[H O M E]
Joining a rock band at the height of its stardom is a dream.
Joining a rock band that has just lost a beloved member to an accidental drug overdose can be a nightmare.
That's the paradoxical position bassist Tad Kinchla and keyboardist Ben Wilson found themselves in three years ago when they were tapped by the monster jam band Blues Traveler to mutually succeed original bassist Bobby Sheehan, who had died of a recreational misadventure.
Perhaps because the band was in no mood for niceties, the audition process was about as bracing, merciless and definitive as a Polar Bear Club swim.
No slack was cut for Kinchla, even though he's the brother of Blues Traveler guitarist Chad Kinchla and attended the same high school as most of the other band members.
"Basically, the audition was playing a live show with the band," Kinchla says. "There were no rehearsals. It was probably one of the more hardcore auditions I have ever been through.
"It wasn't my most fun gig. Then they waited about two weeks to tell me that it all had ended up well."
Wilson recalls that in the months after he and Kinchla were hired, Sheehan's absence was keenly felt.
"You've got to understand, there were a whole lot of unhappy firsts in that year after Bobby died: the first songwriting session without Bobby, the first producer meeting without Bobby," Wilson says. "That tour was about firsts without Bobby. People would get emotional at times.
"I think everyone struggled with wanting to honor him, and understanding that you can't stay in that place. He wouldn't have wanted anyone to do it."
"Yeah, it was a challenge. Everyone was grieving. Everyone had their own relationship with Bobby. I had a relationship with Bobby as well.

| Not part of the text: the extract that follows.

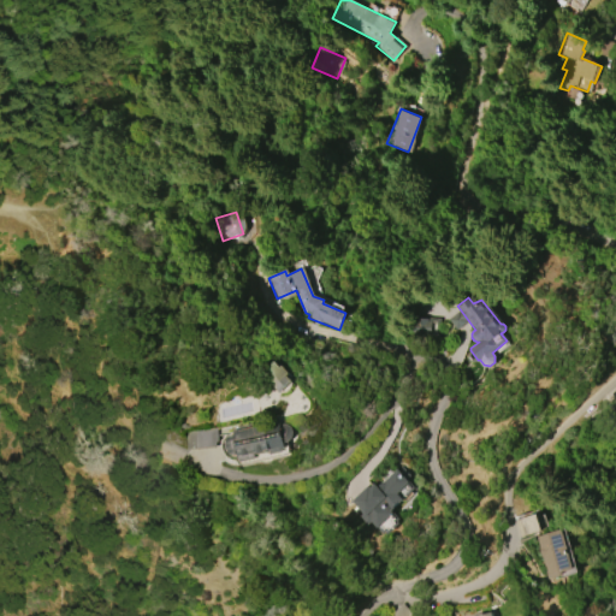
[(410,335),(438,335),(438,319),(409,320),(410,335)]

So it was cathartic for everyone involved to get out and play."
But the band assured Kinchla that his job description called for more than evoking nostalgia.
"They made it clear to me that they weren't hiring me to replace Bobby. They were hiring me to be their bass player. They were like, 'Don't try to recreate Bobby's parts. Don't try to do something unnatural. We know where this band has been. We want to see where it's going.' "
As a veteran of regional funk bands, Kinchla was unprepared for the scope of Blues Traveler's celebrity.
"That first tour took some getting used to. The schedule is something I had to learn how to deal with. Playing a gig for 50,000 people and then being on a bus for eight hours takes some learning."
Wilson admits he, too, was pretty stressed out in the beginning, and nowhere was that stress more evident than at the band's annual Fourth of July concert at Red Rocks Amphitheatre outside Denver in 2000.
"I was really nervous and then I realized the original guys were just a little bit jittery themselves. So I thought, 'Hey, I need to get way more nervous.' "
But that concert marked a turning point for Kinchla.
"It's such an amazing place to play and it was such an amazing night. I had been really hard on myself up to that point and I thought, 'If I can't enjoy this, then maybe I should think about a change of career.'"
Three years later, Kinchla believes he has given as much to the band as it has given to him.
"I am probably the most anal person in the band - I like perfection, knowing my parts, having them down - and I think that was good for them. It rubbed off a little on them. And the whole spontanaity of the band really rubbed off on me. I've learned to pull back and let things happen."
The fresh perspectives provided by Kinchla and Wilson (not to mention the 150 pounds lost by formerly enormous lead singer John Popper) have energized the band, Kinchla says.
Wilson thinks they've earned the right to shuck the "new guys" stigma.
"I don't think there are a lot of people left who are waiting for us to win them over."